- [SECCIÓN DEL DOCUMENTO]:
■ ■ ■

Dodro

El paisaje de Rosalía

El conjunto de hórreos de Imo.

El paisaje de Dodro se moja hoy de orvallo, que, como describió Rosalía de Castro desde la ventana del viejo Pazo, “chove miudiño pola banda de Laiño e pola banda de Lestrove”.

Pero tal vez la lluvia menuda es la que hace converger la belleza entre A Lomba da Poza y la Veiga das Brañas, entre el monte y el valle.

Las laderas son de soutos, carballeiras y fragas con líquenes misteriosos, nacidos de la humeda atmósfera de los ríos que alimentan al Sar, que se entrega al Ulla para provocar la creación de un ecosistema fluvial,  prolongado hasta el humedal de marea de Laiño.

Gracias al orballo, un manto verde rodea el palacio que fue de obispos y canónigos catedralicios, reconvertido  ya en encantador espacio turístico.

En la proximidad, Imo nos invita a revivir un pasado etnográfico felizmente recuperado.

Y como telón de fondo de todo esto, brilla el resplandor diurno entre millones de gotas de lluvia fina y árboles desnudos de invierno.

A lo lejos se escuchan las campanas de Bastavales para invitarnos a releer los clásicos poemas de aquel resurgir de la cultura gallega del siglo XIX.

El Pazo de Lestrove, alojamiento recomendado para los que busquen inspiración.

■ ■ ■

- [EXTRACTOS DE ÍTEMS]:
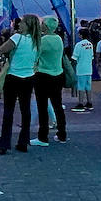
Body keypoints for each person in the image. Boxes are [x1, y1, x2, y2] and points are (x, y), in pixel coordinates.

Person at [0, 15, 41, 155]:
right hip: (29, 78)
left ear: (27, 25)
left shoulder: (17, 38)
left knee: (8, 111)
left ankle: (4, 143)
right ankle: (23, 142)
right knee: (26, 111)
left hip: (13, 77)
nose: (19, 24)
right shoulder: (36, 41)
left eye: (23, 22)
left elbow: (1, 50)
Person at [33, 16, 67, 146]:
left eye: (42, 24)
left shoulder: (44, 40)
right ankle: (62, 134)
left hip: (43, 75)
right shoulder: (58, 39)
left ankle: (43, 137)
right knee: (58, 106)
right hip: (58, 75)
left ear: (46, 27)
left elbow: (35, 55)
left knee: (42, 107)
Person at [71, 28, 95, 112]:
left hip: (81, 68)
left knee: (81, 86)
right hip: (89, 68)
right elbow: (92, 57)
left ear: (81, 35)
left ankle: (80, 103)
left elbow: (74, 58)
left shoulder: (78, 45)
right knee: (88, 86)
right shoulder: (90, 44)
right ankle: (89, 102)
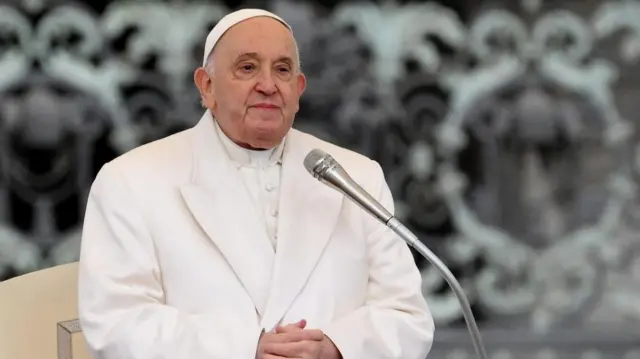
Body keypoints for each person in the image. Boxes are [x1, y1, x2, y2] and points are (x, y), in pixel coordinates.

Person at [77, 8, 434, 359]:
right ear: (207, 86)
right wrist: (246, 348)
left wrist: (336, 347)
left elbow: (407, 317)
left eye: (282, 70)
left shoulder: (356, 176)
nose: (267, 85)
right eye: (247, 68)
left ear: (298, 89)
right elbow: (116, 324)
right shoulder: (132, 180)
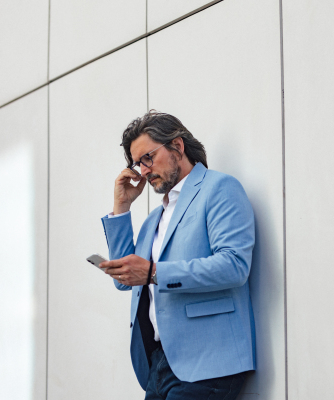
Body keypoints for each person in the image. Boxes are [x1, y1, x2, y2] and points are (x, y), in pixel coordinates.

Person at [99, 111, 256, 400]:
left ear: (178, 147)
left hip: (207, 362)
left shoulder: (219, 188)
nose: (143, 170)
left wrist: (153, 273)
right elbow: (124, 281)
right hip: (159, 363)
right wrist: (121, 207)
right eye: (137, 164)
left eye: (148, 157)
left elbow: (234, 265)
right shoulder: (154, 219)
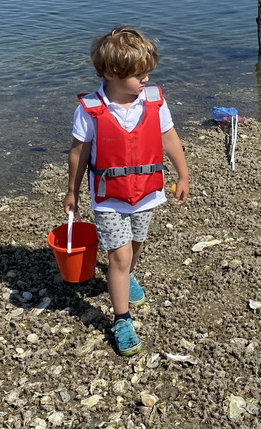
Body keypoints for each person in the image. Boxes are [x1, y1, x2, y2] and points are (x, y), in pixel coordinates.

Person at [64, 27, 190, 355]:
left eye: (148, 72)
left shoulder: (154, 103)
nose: (145, 79)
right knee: (118, 255)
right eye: (138, 75)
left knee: (136, 243)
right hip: (108, 198)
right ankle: (122, 318)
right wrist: (72, 192)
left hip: (147, 192)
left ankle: (128, 274)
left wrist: (184, 174)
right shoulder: (90, 110)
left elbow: (170, 138)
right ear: (110, 73)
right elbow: (78, 152)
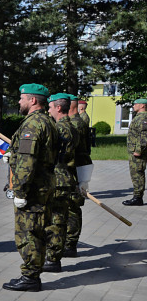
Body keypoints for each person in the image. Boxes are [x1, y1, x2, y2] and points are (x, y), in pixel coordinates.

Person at [3, 83, 57, 292]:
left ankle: (30, 277)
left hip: (33, 189)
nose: (19, 102)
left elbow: (28, 161)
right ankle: (33, 273)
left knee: (29, 233)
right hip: (44, 185)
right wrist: (13, 155)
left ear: (32, 100)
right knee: (38, 230)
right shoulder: (47, 121)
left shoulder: (32, 125)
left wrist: (20, 191)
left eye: (22, 98)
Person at [43, 93, 77, 273]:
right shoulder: (70, 126)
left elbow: (51, 154)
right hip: (64, 177)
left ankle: (53, 259)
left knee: (55, 220)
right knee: (60, 219)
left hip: (57, 178)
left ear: (58, 107)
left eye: (49, 107)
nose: (48, 111)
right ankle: (54, 256)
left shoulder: (60, 128)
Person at [64, 94, 91, 257]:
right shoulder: (76, 122)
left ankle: (70, 244)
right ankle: (69, 242)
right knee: (71, 208)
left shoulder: (75, 124)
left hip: (74, 172)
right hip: (76, 170)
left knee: (72, 209)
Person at [123, 98, 147, 206]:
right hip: (135, 151)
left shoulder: (142, 118)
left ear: (142, 105)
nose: (133, 106)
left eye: (135, 104)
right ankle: (137, 196)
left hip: (138, 153)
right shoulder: (139, 117)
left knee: (138, 174)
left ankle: (138, 198)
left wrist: (138, 150)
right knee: (136, 174)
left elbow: (144, 137)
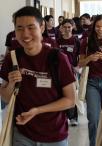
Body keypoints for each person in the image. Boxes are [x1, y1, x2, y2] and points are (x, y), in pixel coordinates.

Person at [0, 6, 76, 146]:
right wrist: (11, 83)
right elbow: (4, 97)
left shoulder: (58, 58)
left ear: (41, 27)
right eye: (20, 28)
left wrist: (37, 111)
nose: (25, 34)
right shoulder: (12, 57)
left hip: (55, 135)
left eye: (31, 27)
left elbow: (70, 100)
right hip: (23, 134)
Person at [78, 14, 102, 146]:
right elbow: (80, 63)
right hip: (91, 83)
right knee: (93, 118)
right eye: (97, 26)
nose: (100, 29)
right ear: (93, 26)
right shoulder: (87, 40)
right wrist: (90, 58)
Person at [57, 19, 81, 126]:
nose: (67, 29)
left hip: (72, 71)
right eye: (65, 27)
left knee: (71, 93)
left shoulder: (76, 41)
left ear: (73, 27)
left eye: (69, 27)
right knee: (60, 93)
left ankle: (73, 117)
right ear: (61, 28)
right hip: (59, 71)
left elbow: (80, 56)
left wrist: (78, 67)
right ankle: (62, 116)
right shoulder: (58, 41)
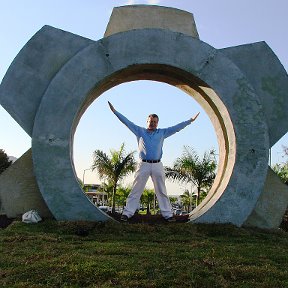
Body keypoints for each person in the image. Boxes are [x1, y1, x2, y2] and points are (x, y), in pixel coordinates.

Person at [108, 101, 200, 222]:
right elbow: (127, 122)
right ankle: (127, 213)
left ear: (157, 123)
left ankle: (168, 215)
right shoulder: (139, 131)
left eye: (155, 122)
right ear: (147, 122)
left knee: (161, 190)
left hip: (157, 165)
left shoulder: (162, 132)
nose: (152, 123)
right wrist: (115, 112)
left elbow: (177, 128)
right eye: (150, 121)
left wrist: (190, 120)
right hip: (143, 165)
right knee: (136, 189)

■ ■ ■

- [TAREA A REALIZAR]:
Indica si cada afirmación coincide con el texto sobre Dodro y responde sí o no, citando literalmente las palabras del texto que lo deciden. 1. El palacio rodeado por el manto verde perteneció a obispos y canónigos catedralicios. 2. Las campanas que se oyen a lo lejos son las de Imo. 3. Los árboles que se ven entre la lluvia fina están cubiertos de hojas. Los ítems son un material aparte, independiente del texto.

- [RESULTADO DE LA TAREA]:
1. Sí: «el palacio que fue de obispos y canónigos catedralicios».
2. No: «A lo lejos se escuchan las campanas de Bastavales».
3. No: «árboles desnudos de invierno».